__Written instruction 1__: Decide whether each statement agrees with the grouse hunting thread below, answering yes or no and quoting the words from the thread that settle it: (a) The pup taken on the hunts was six months old. (b) The hunt on private land was done without permission. (c) The forum member out hunting deer reported seeing several birds.
__Written instruction 2__: Please reproduce the part of the grouse hunting thread below between "## mjbarney12 (Feb" and "(Dec 14, 2008)", inclusive.
__Written instruction 3__:
Answer these questions from the grouse hunting thread below, each on its own line:
(a) Which road was taken on Monte Cristo?
(b) Where were birds seen two or three weeks earlier?
(c) What is hoped for next spring?

__Source text__:
-- Start --

# Oh for 2 on grouse hunting so far.



## mjbarney12 (Feb 13, 2011)

I've been out twice, hoping to get my 6-month-old pup into some birds on her first couple of hunts...not so much. Not a single bird seen. Very frustrating. Went down Curtis Creek Road up on Monte Cristo yesterday for a couple hours. Nothing! Went through private land (we had permission) just south of Peterson (back side of farmington peak). Was hoping to run to into some ruffs but nada. This was on Opening day.

I saw some up behind and on top of willard peak two or three weeks ago so maybe I'll try up there next but if anyone wants to give a friendly tip to increase my odds, I'd be very grateful


----------



## Bax* (Dec 14, 2008)

I talked to a member of the forum who is out hunting deer this weekend in one of my favorite grouse hunting areas, and he said he had only seen one bird!

Hopefully this next spring will have a better hatch


----------



## diverfreak (May 11, 2008)

mjbarney12 said:


> I've been out twice, hoping to get my 6-month-old pup into some birds on her first couple of hunts...not so much. Not a single bird seen. Very frustrating. Went down Curtis Creek Road up on Monte Cristo yesterday for a couple hours. Nothing! Went through private land (we had permission) just south of Peterson (back side of farmington peak). Was hoping to run to into some ruffs but nada. This was on Opening day.

-- End --

__Data excerpt__:
-- Start --

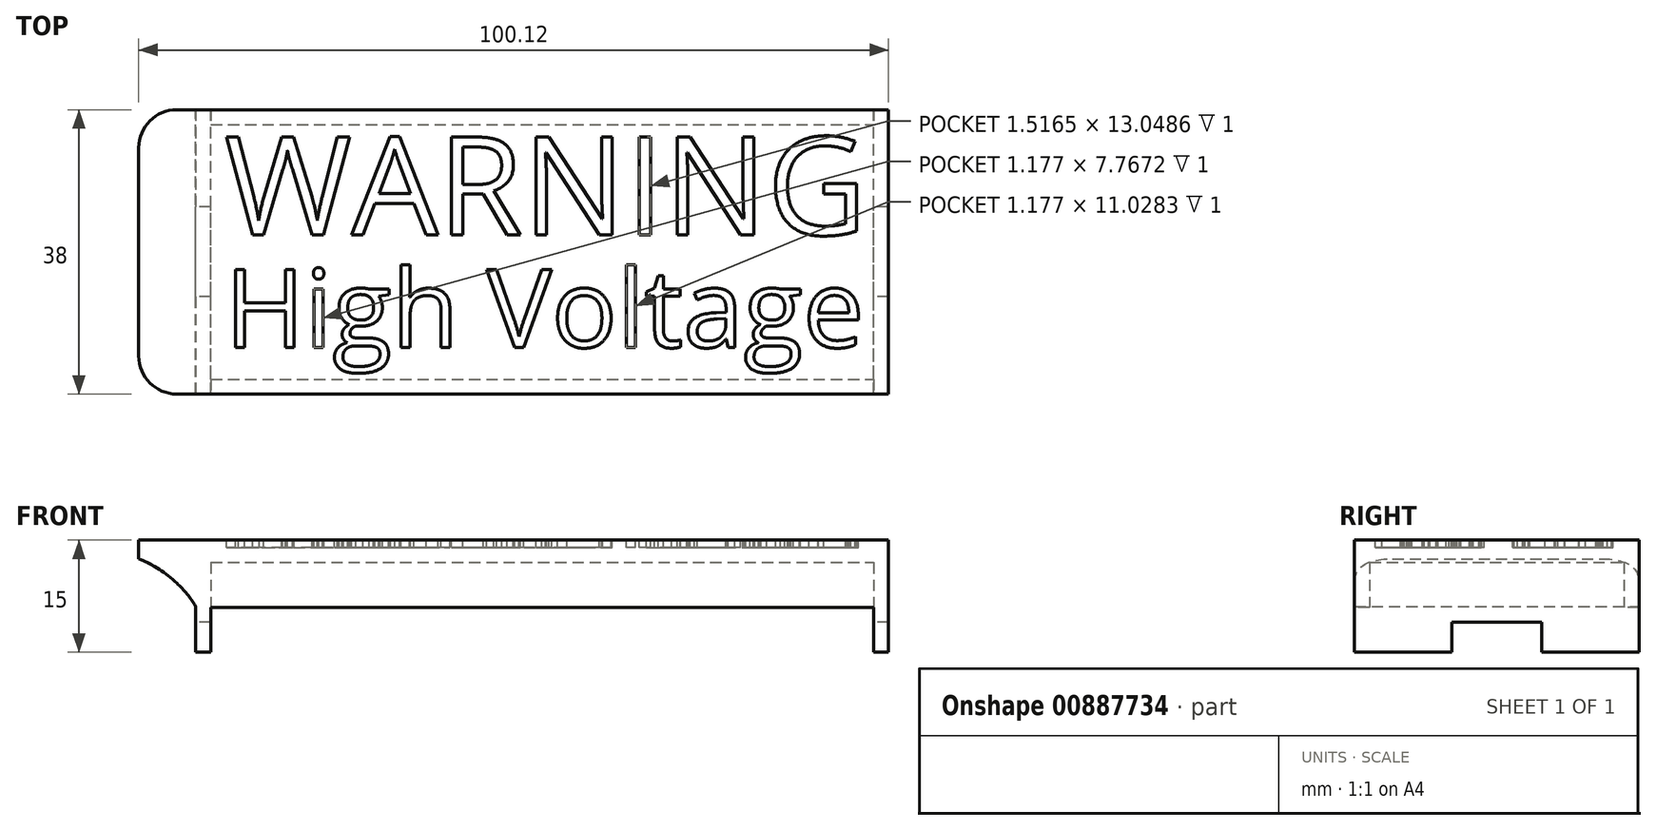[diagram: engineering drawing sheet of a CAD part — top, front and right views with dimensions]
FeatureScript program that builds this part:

-- End --

__Right answer 1__:
(a) Yes: "my 6-month-old pup"
(b) No: "(we had permission)"
(c) No: "he said he had only seen one bird!"

__Right answer 2__:
## mjbarney12 (Feb 13, 2011)

I've been out twice, hoping to get my 6-month-old pup into some birds on her first couple of hunts...not so much. Not a single bird seen. Very frustrating. Went down Curtis Creek Road up on Monte Cristo yesterday for a couple hours. Nothing! Went through private land (we had permission) just south of Peterson (back side of farmington peak). Was hoping to run to into some ruffs but nada. This was on Opening day.

I saw some up behind and on top of willard peak two or three weeks ago so maybe I'll try up there next but if anyone wants to give a friendly tip to increase my odds, I'd be very grateful


----------



## Bax* (Dec 14, 2008)

__Right answer 3__:
(a) Curtis Creek Road
(b) Up behind and on top of willard peak
(c) A better hatch